November 1, 2011
Posted by on
The auto-tuning code is better, faster, and stronger. The C++ template bloat is removed. Code generation is now fully dynamic and not constrained by specialization of templates at compile time. The convenient string hacks in kernel metaprogramming have been removed – the left hand side of a statement is always a proper variable, never a value or a string.
The major functional change is: A matrix multiply kernel may use images and memory buffers of different precisions and vector lengths. There is no hard distinction between image (texture sampling) and memory buffer kernels. Code generation handles all combinations.
After this rewrite, I see that the PeakStream domain specific language should be extended. PeakStream was a HPC managed platform designed for GPU technology as it was five years ago.

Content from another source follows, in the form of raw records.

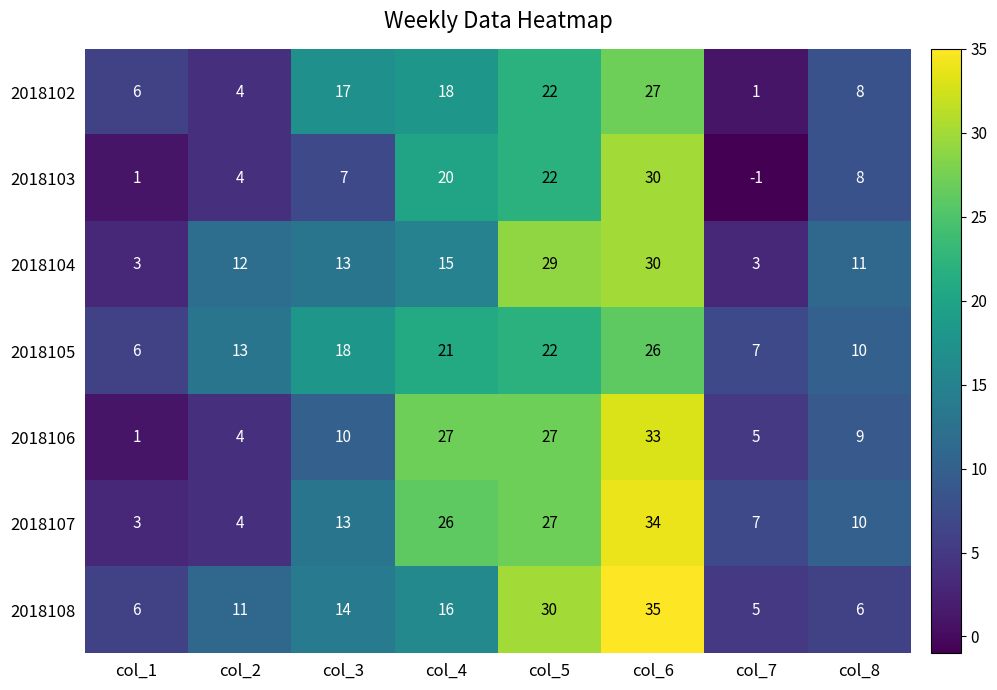

How many series are shown in this chart?

7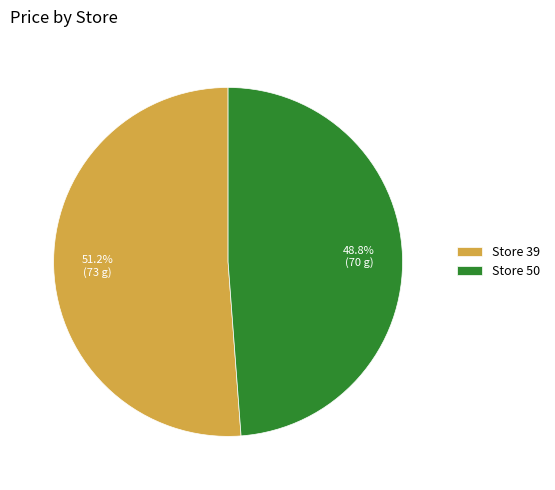

What percentage do Store 50 and Store 39 together represent?

100.0%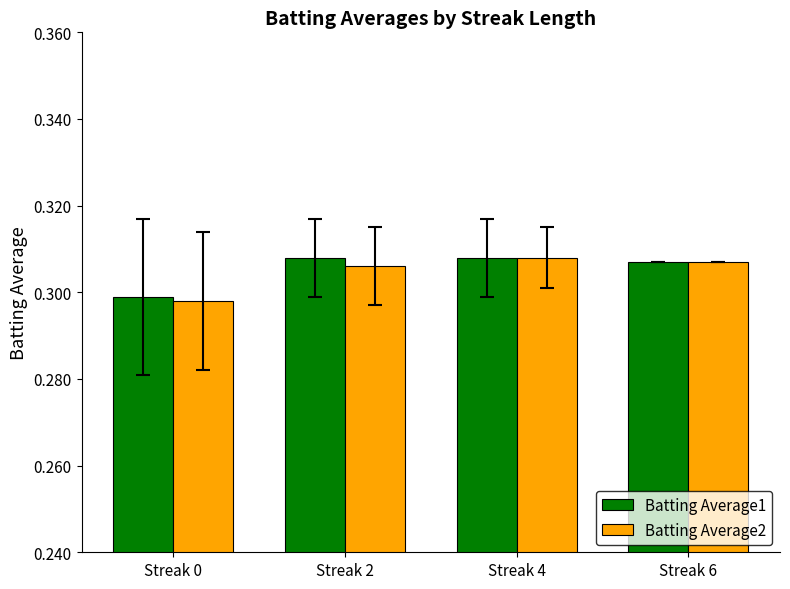

At Streak 0, list the series in order from smallest to largest.

Batting Average2, Batting Average1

Since then, GPUs have become stronger, increasing the imbalance between cores/ALU throughput and bus/memory bandwidth. It’s the supercomputing problem all over again. Data movement becomes the dominating cost.
The PeakStream language encapsulates compute devices and hides kernels in the compute graph. This is good for ease of use. It puts a heavy burden on the intelligence of the JIT. It’s unrealistic to expect that the JIT will be smart enough.
High arithmetic intensity kernels should be exposed for performance reasons. It’s difficult for a JIT to determine invariants that allow optimizations like using write-only images versus memory buffers. It’s even harder for a JIT to explore algorithm transformations. For instance, transposing a matrix, changing from row to column major data layout, can have dramatic effects on performance.